I am a bit puzzled why the output is a certain way on the following program.

 data a;
 input name$ lv @@;
 cards;
 Frank 1 Joan 2 Sui 3 Burt 4 Kelly . Juan 1
 ;
 data b;
 set a;
 if lv=.
 then expertise='?';
 else if lv=1 
 then expertise='L';
 else if lv=2 or 3 
 then expertise ='M';
 else expertise ='H';
 run;
 proc print data=b;
 run;

In the program above, I am expecting that the output for the observation containing Burt has expertise of value H, but for some reason it is M.

I was thinking that the if statement should be lv=(2 or 3) but when I do that now those that I am thinking that the lv= 2 and lv=3 whose expertise should equal M now becomes H as well.

*This is probably explained by the fact that the syntax is inappropriate, and lv is never (2 or 3) /I am not sure why this does not cause an error/ thus the ELSE statement is executed.

I have a feeling that I am not understanding how the ELSE is really working.

However, according to that logic then if the lv=2 part is recognized but the others are not, I am not sure why the lv= 3 and lv=4 does not produce an H.

My goal is to understand why the program runs as if there is no syntax error and why the output is what it is.

Your mistake is here

If lv = 4 or 0 

You think this means

If lv = 4 or lv = 0

But it doesn’t.
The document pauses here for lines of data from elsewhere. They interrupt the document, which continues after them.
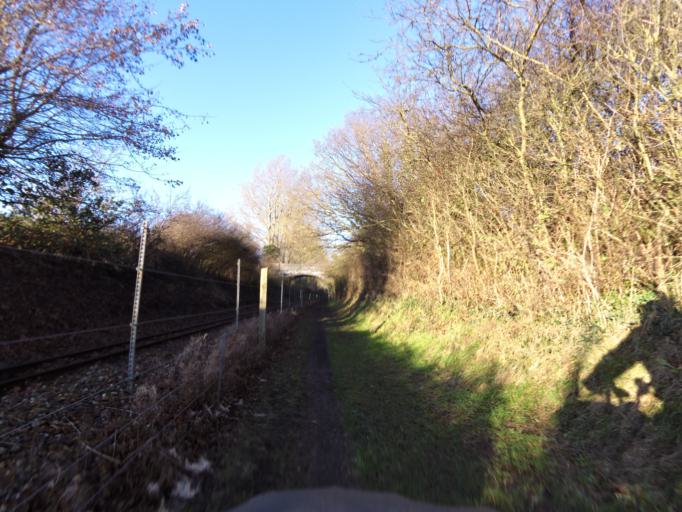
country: GB
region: England
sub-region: Norfolk
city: Aylsham
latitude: 52.7696
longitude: 1.2871
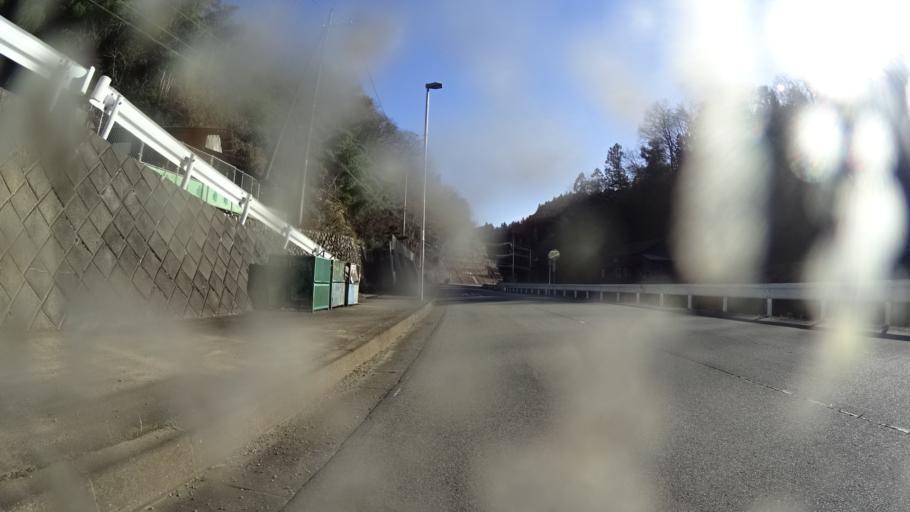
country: JP
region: Yamanashi
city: Uenohara
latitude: 35.6328
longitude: 139.1421
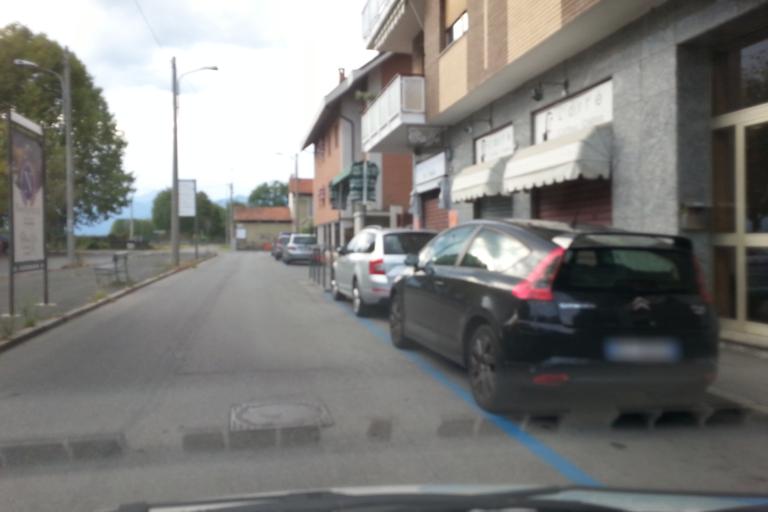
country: IT
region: Piedmont
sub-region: Provincia di Torino
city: Venaria Reale
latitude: 45.1299
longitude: 7.6233
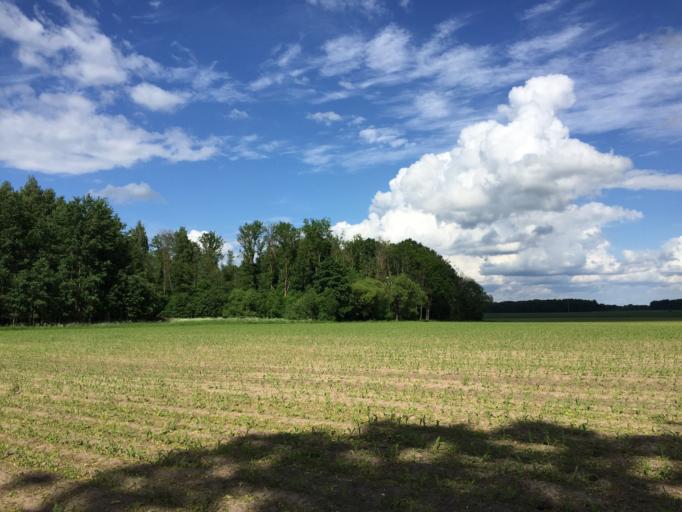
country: LV
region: Dobeles Rajons
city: Dobele
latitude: 56.6737
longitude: 23.3940
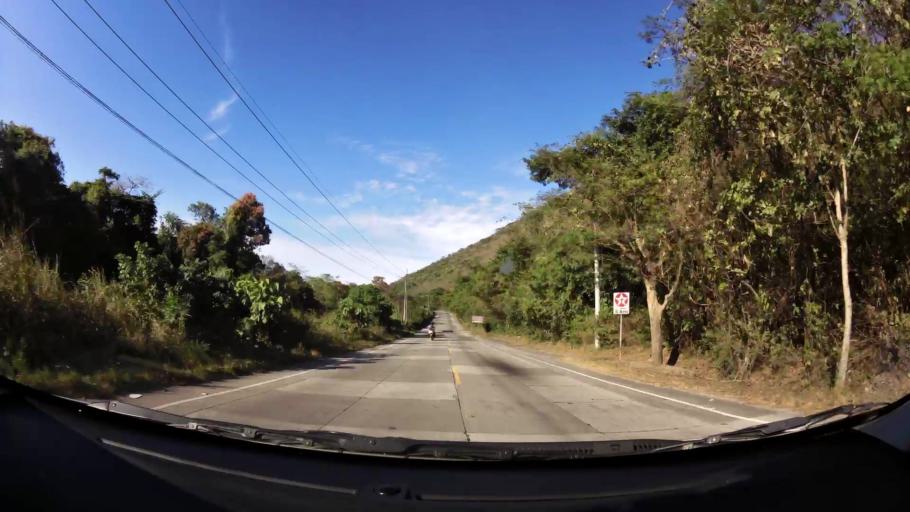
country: SV
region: Santa Ana
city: Metapan
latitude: 14.2600
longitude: -89.4603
What actually happens is

If (lv = 4) or 0

In SAS 0 is false and any number greater than 1 is true. Not sure about decimals. Anyways. The or condition makes this one false. But in your first example, it makes it always true.

Your syntax is incorrect, but not illegal, so SAS did what you asked for instead of what you wanted. The condition lv=2 or 3 is evaluated from left to right. So lv=2 will result in either 1 or 0 depending whether the value of lv is 2 or not. But both 1 or 3 and 0 or 3 will be true since 3 is always considered true.

What you really want is the in operator.

if missing(lv) then expertise='?';
else if lv=1 then expertise='L';
else if lv in (2 3) then expertise ='M';
else expertise ='H';